(Beginning of Data)

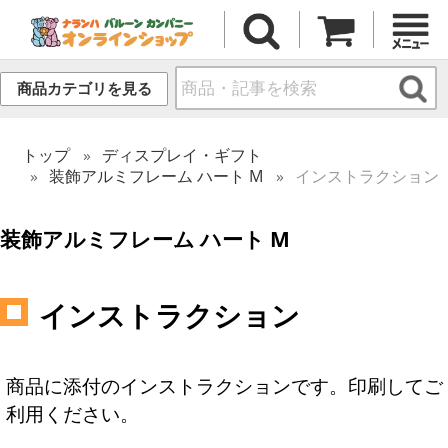
商品カテゴリを見る
トップ
ディスプレイ・ギフト
装飾アルミフレーム ハート M
インストラクション
装飾アルミフレーム ハート M
インストラクション
商品に添付のインストラクションです。印刷してご
利用ください。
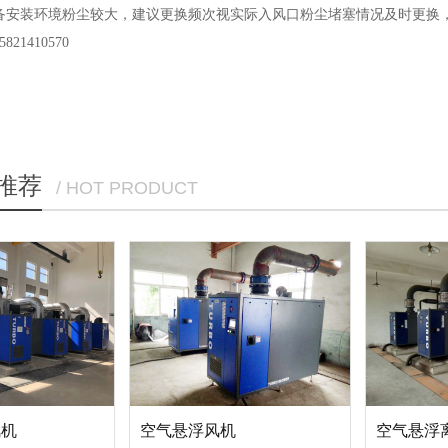
备安装环境粉尘较大，建议更换频次视实际入风口粉尘堵塞情况及时更换
21410570
推荐
/ HOT PRODUCT
风机
空气悬浮风机
空气悬浮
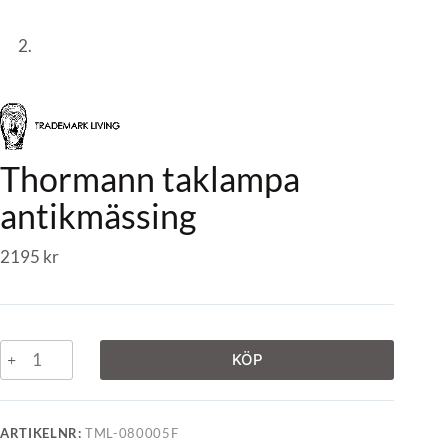
Thormann taklampa
antikmässing
2195
kr
KÖP
ARTIKELNR:
TML-080005F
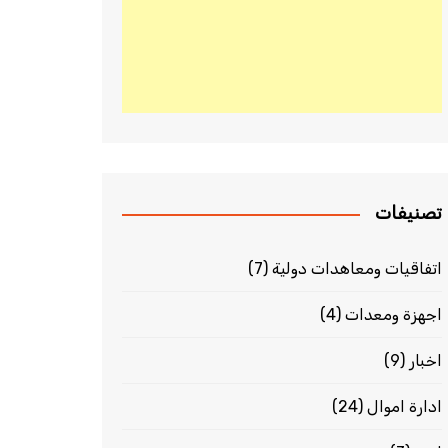
تصنيفات
اتفاقيات ومعاهدات دولية
(7)
اجهزة ومعدات
(4)
اخبار
(9)
ادارة اموال
(24)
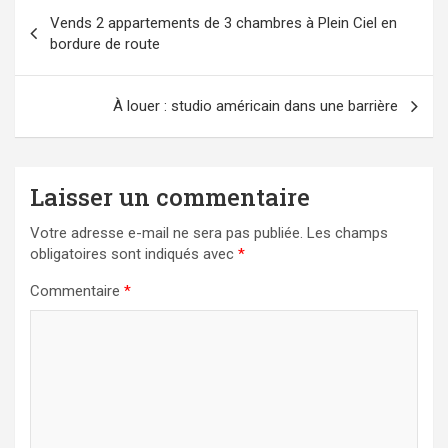
Navigation
Vends 2 appartements de 3 chambres à Plein Ciel en
de
bordure de route
l’article
À louer : studio américain dans une barrière
Laisser un commentaire
Votre adresse e-mail ne sera pas publiée.
Les champs
obligatoires sont indiqués avec
*
Commentaire
*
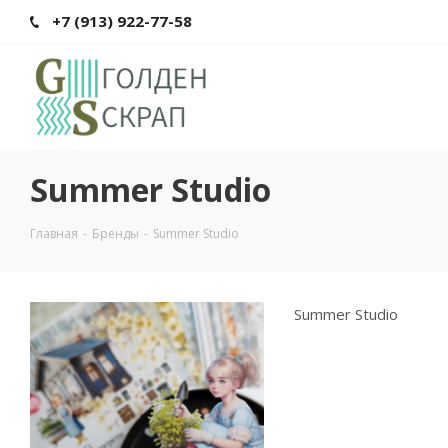
+7 (913) 922-77-58
Summer Studio
Главная
-
Бренды
-
Summer Studio
Summer Studio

(End of Data)

Reproduce the whole listing above character for character; pictures do not belong in it.

商品カテゴリを見る
トップ
ディスプレイ・ギフト
装飾アルミフレーム ハート M
インストラクション
装飾アルミフレーム ハート M
インストラクション
商品に添付のインストラクションです。印刷してご
利用ください。
备安装环境粉尘较大，建议更换频次视实际入风口粉尘堵塞情况及时更换
21410570
推荐
/ HOT PRODUCT
风机
空气悬浮风机
空气悬浮
Thormann taklampa
antikmässing
2195
kr
KÖP
ARTIKELNR:
TML-080005F
تصنيفات
اتفاقيات ومعاهدات دولية
(7)
اجهزة ومعدات
(4)
اخبار
(9)
ادارة اموال
(24)
Navigation
Vends 2 appartements de 3 chambres à Plein Ciel en
de
bordure de route
l’article
À louer : studio américain dans une barrière
Laisser un commentaire
Votre adresse e-mail ne sera pas publiée.
Les champs
obligatoires sont indiqués avec
*
Commentaire
*
+7 (913) 922-77-58
Summer Studio
Главная
-
Бренды
-
Summer Studio
Summer Studio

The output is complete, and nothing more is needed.